Se déployant avec une fraicheur désarmante, dans la fragilité d’existences limites, on reconnait aux tableaux dans leur manière d’ébauches ou d’esquisses quelques proximités ou connivences avec certains dessins pariétaux, tracés digitaux, traces de mouchages sur les parois de grottes en lesquels on ne peut s’empêcher de projeter de manière un peu romantique sans doute l’origine de l’art. Traces, rythmes, expressions scripturales, petites musiques semblables à celles que faisait danser Oscar Fischinger dans ses films expérimentaux… c’est un monde enchâssé dans celui de nos gestes qui se fait jour, comme celui d’amibes sous les lentilles d’un biologistes. Les motifs cruciformes que l’on retrouva sur un morceau d’ocre au fond de l’abri de Blombos à Cap town ou sur une coquille à Java sont marqués du même fascinant mystère. Ils nous mettent tout près d’un insaisissable lointain.
Quelquefois, ce sont des dessins d’enfant dans leur touchante maladresse et dans ce sur quoi trébuche l’expérience de leurs moyens. Ou encore des figures surgies du hasard et des nécessités de l’inconscient, sécrétées par un mouvement d’humeur, un abandon, une fatigue, l’extrémité ou les prémices d’une intention.
Une manifestation du jeu dans lequel est pris tout langage, à l’intersection de son mouvement de captation et d’expression ; en ce qu’il est écoute et projection.

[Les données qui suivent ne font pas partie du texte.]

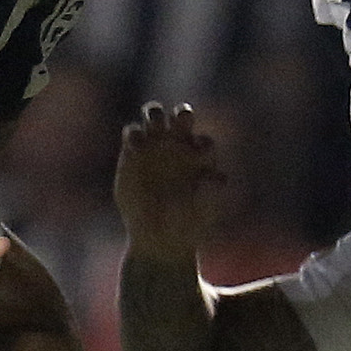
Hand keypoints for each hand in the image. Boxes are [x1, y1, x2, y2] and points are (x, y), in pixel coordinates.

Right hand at [114, 103, 223, 257]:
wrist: (159, 236)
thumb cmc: (189, 223)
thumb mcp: (203, 211)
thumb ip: (211, 193)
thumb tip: (218, 178)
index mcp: (200, 157)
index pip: (205, 143)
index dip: (202, 148)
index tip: (197, 160)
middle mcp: (179, 145)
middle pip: (182, 115)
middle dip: (182, 114)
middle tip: (182, 120)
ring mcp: (155, 145)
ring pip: (154, 114)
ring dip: (154, 115)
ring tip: (155, 126)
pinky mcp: (132, 152)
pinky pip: (132, 132)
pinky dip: (134, 135)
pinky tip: (136, 150)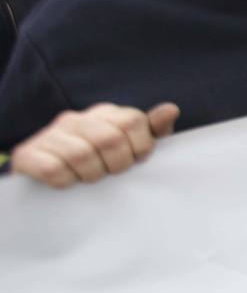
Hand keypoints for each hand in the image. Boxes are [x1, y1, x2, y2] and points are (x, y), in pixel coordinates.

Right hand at [11, 102, 180, 188]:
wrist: (46, 175)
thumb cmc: (98, 161)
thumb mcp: (129, 146)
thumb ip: (151, 130)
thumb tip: (171, 110)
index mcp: (105, 114)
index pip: (133, 121)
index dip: (141, 147)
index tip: (137, 161)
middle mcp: (77, 119)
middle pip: (110, 140)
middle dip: (118, 165)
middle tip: (112, 173)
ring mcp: (50, 134)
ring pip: (81, 155)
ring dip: (92, 175)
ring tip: (90, 178)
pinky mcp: (27, 154)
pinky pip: (53, 169)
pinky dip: (66, 182)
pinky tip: (68, 182)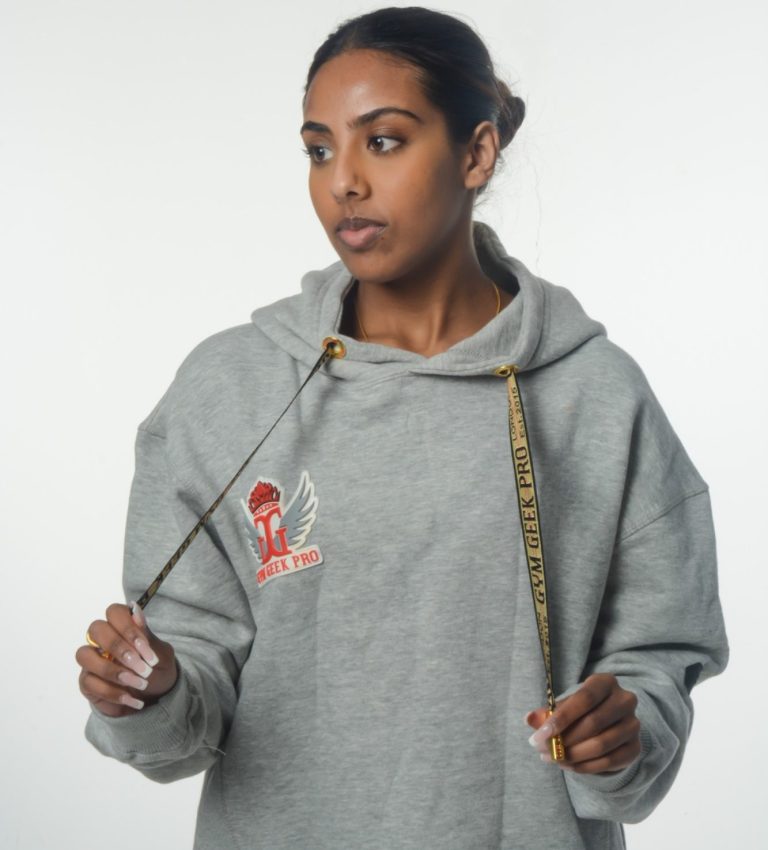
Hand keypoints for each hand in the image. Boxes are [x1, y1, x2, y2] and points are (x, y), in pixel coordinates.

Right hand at [76, 602, 177, 716]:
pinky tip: (133, 699)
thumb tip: (135, 609)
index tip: (146, 649)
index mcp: (123, 627)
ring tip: (140, 684)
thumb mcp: (160, 654)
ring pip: (85, 655)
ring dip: (114, 671)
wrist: (154, 698)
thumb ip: (147, 635)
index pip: (114, 612)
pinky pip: (89, 682)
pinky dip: (114, 693)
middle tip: (143, 668)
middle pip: (96, 629)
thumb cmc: (157, 670)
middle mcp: (103, 640)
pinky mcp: (87, 682)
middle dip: (120, 648)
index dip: (128, 628)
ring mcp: (92, 660)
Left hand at [525, 673, 640, 774]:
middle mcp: (625, 700)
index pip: (584, 699)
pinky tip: (568, 765)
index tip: (540, 734)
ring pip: (601, 745)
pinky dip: (585, 766)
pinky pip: (609, 761)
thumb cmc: (582, 708)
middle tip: (541, 749)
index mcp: (606, 682)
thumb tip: (529, 719)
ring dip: (572, 755)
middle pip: (592, 724)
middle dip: (563, 740)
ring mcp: (633, 725)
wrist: (610, 721)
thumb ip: (548, 712)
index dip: (561, 718)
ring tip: (552, 758)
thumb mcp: (566, 704)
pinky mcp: (635, 747)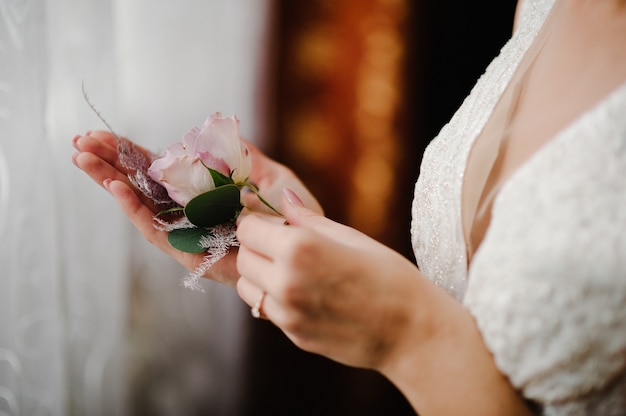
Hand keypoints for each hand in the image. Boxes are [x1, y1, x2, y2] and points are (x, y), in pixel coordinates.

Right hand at [72, 131, 322, 286]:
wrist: (306, 252)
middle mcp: (188, 211)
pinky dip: (137, 210)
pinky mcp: (190, 253)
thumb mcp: (272, 176)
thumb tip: (221, 129)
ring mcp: (187, 232)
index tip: (100, 134)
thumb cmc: (292, 218)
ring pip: (142, 205)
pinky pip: (160, 231)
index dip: (130, 152)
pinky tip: (117, 188)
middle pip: (141, 184)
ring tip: (83, 160)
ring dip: (112, 182)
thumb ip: (246, 156)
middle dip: (110, 163)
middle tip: (79, 142)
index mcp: (202, 191)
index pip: (158, 169)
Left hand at [236, 188, 421, 368]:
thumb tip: (285, 198)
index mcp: (301, 248)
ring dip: (258, 275)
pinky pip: (266, 310)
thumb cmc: (390, 277)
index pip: (248, 229)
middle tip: (280, 245)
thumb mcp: (352, 237)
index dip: (257, 223)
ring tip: (288, 270)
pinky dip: (273, 298)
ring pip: (246, 287)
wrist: (412, 332)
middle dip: (255, 247)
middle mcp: (286, 281)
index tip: (270, 223)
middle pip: (242, 258)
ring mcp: (287, 313)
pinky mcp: (293, 334)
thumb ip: (308, 219)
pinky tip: (303, 292)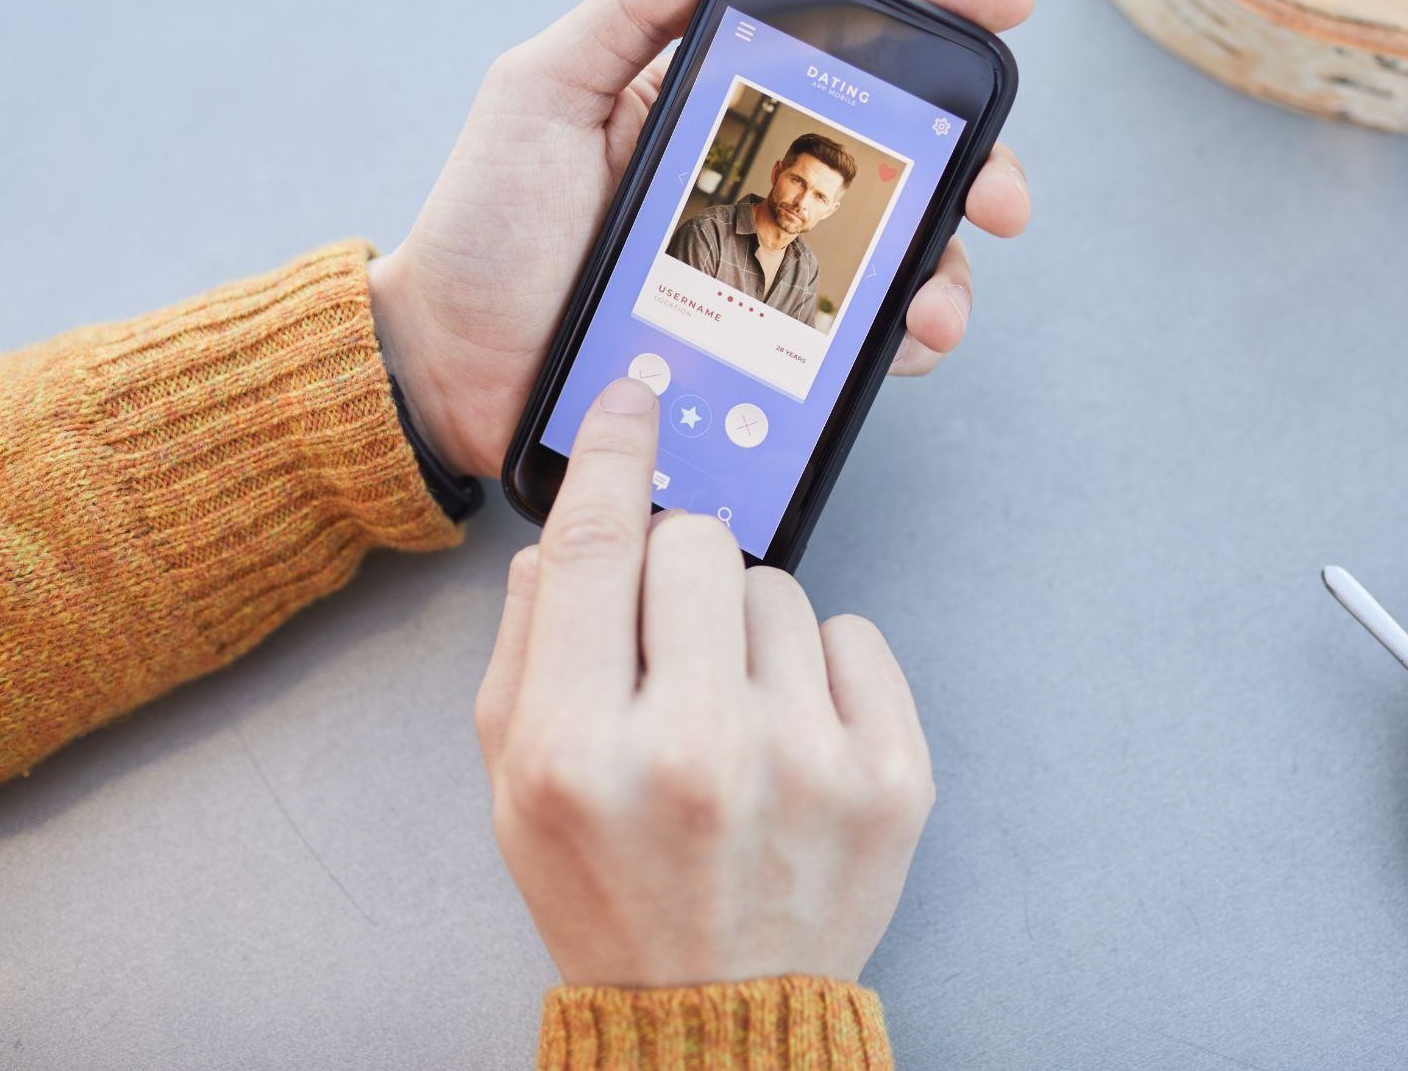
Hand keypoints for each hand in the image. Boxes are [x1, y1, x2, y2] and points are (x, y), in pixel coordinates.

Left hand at [368, 0, 1033, 477]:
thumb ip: (633, 6)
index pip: (844, 53)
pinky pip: (851, 350)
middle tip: (1003, 198)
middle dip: (979, 171)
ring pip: (895, 263)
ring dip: (945, 276)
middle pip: (902, 166)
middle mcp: (758, 187)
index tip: (1006, 6)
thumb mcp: (544, 89)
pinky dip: (895, 348)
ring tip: (938, 304)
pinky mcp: (759, 355)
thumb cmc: (486, 222)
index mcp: (719, 110)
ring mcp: (764, 274)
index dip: (933, 20)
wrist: (443, 364)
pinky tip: (902, 347)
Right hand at [473, 377, 933, 985]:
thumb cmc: (606, 886)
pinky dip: (823, 669)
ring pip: (780, 587)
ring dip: (749, 629)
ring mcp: (807, 764)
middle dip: (679, 571)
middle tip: (673, 644)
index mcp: (580, 750)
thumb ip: (528, 644)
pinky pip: (855, 635)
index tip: (636, 397)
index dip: (616, 454)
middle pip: (698, 544)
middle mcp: (696, 751)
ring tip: (733, 713)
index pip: (595, 548)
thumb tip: (571, 530)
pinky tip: (793, 732)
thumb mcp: (514, 781)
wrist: (717, 1011)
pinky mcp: (893, 779)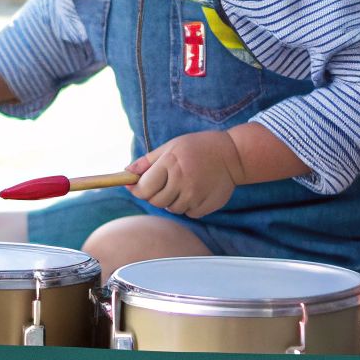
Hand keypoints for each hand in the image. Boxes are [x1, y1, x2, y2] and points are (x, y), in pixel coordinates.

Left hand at [127, 130, 247, 217]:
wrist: (233, 155)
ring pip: (171, 208)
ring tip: (183, 184)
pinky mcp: (205, 205)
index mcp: (171, 164)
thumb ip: (148, 161)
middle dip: (155, 195)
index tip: (136, 187)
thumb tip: (126, 172)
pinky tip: (196, 191)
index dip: (137, 190)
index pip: (144, 188)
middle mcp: (182, 181)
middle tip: (165, 183)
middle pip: (155, 201)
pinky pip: (188, 213)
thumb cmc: (198, 147)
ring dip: (172, 200)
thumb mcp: (172, 146)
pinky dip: (188, 205)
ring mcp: (194, 195)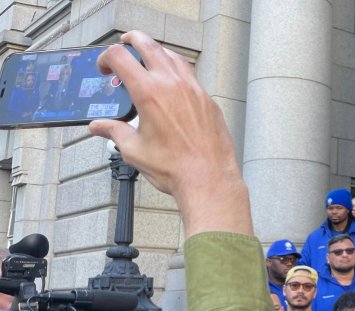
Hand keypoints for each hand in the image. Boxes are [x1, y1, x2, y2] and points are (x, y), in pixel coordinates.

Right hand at [89, 31, 251, 237]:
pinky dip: (177, 72)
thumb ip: (113, 132)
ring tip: (149, 60)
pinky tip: (173, 85)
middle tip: (125, 43)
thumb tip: (98, 126)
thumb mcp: (133, 150)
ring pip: (174, 57)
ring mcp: (194, 90)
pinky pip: (191, 76)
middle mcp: (172, 84)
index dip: (106, 57)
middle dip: (132, 40)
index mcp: (149, 92)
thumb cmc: (174, 167)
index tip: (105, 69)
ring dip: (157, 53)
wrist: (209, 178)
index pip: (121, 57)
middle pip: (149, 45)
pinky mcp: (208, 101)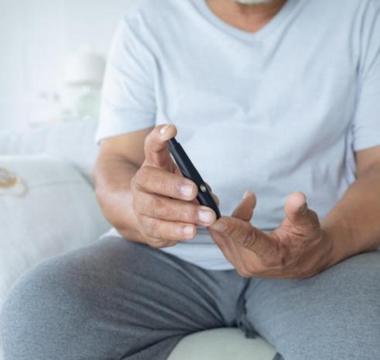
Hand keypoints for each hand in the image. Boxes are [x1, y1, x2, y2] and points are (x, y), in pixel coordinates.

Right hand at [131, 124, 216, 247]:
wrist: (149, 215)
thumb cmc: (172, 192)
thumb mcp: (183, 179)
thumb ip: (197, 184)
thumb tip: (211, 199)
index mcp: (153, 165)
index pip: (152, 146)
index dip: (159, 137)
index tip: (171, 130)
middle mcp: (142, 183)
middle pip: (151, 180)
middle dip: (174, 186)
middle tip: (194, 191)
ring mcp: (141, 205)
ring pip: (157, 208)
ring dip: (183, 213)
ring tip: (206, 217)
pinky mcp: (146, 226)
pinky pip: (160, 230)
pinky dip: (177, 231)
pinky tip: (191, 231)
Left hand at [209, 192, 333, 278]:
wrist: (306, 260)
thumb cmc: (307, 240)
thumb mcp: (308, 224)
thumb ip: (299, 211)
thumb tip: (297, 197)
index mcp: (272, 256)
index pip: (249, 240)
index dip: (232, 228)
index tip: (216, 219)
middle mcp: (253, 265)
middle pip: (233, 233)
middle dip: (239, 212)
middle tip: (250, 197)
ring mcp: (242, 265)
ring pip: (224, 235)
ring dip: (234, 216)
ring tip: (250, 203)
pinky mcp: (235, 261)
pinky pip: (222, 238)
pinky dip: (227, 224)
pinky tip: (242, 214)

Toujours un peu sentimental, Bustamante les associe dans cette exposition sous le titre de Grandes vacances, accusant ou affirmant ce qui relève dans ces grands dessins d’une forme de suspend ou de parenthèse. Écho à ces mois d’été qui dans l’enfance semblaient ouvrir un temps particulier, celui des espaces, de la liberté et des amours adolescents dans l’ennui ordinaire organisé que dominait la période scolaire ? A ces quelques mois de confinement sanitaire qui ont précédé cette série, dans leur réalité hallucinée ? A la prise d’écart sociale, au détachement qu’il y aurait trouvé ? Ou à la retraite ; ce temps auquel on a cotisé toute sa vie et qui fait retour enfin lorsque l’on n’a plus grand-chose à prouver ni à répondre qu’une insolente liberté ? Se peut-il qu’à cet endroit-là on gagne une sorte de gratuité ? Je pense alors à Picasso à Mougins revisitant le thème du peintre et son modèle avec le sourire du vieux Zeuxis, retrouvant dans ses derniers autoportraits un plaisir malicieux au cœur même de la gravité. Aux figures des goélands dans le vent au-dessus de surfeurs se grisant de voler une danse aux vagues. Aux méduses qui, sur un écran, évoquèrent à Valéry ces vers de Mallarmé lorsqu’il disait que la danseuse n’était pas une femme et qu’elle ne dansait pas.
Image : Jean-Marc Bustamante, Grandes vacances – galerie Ropac, Paris.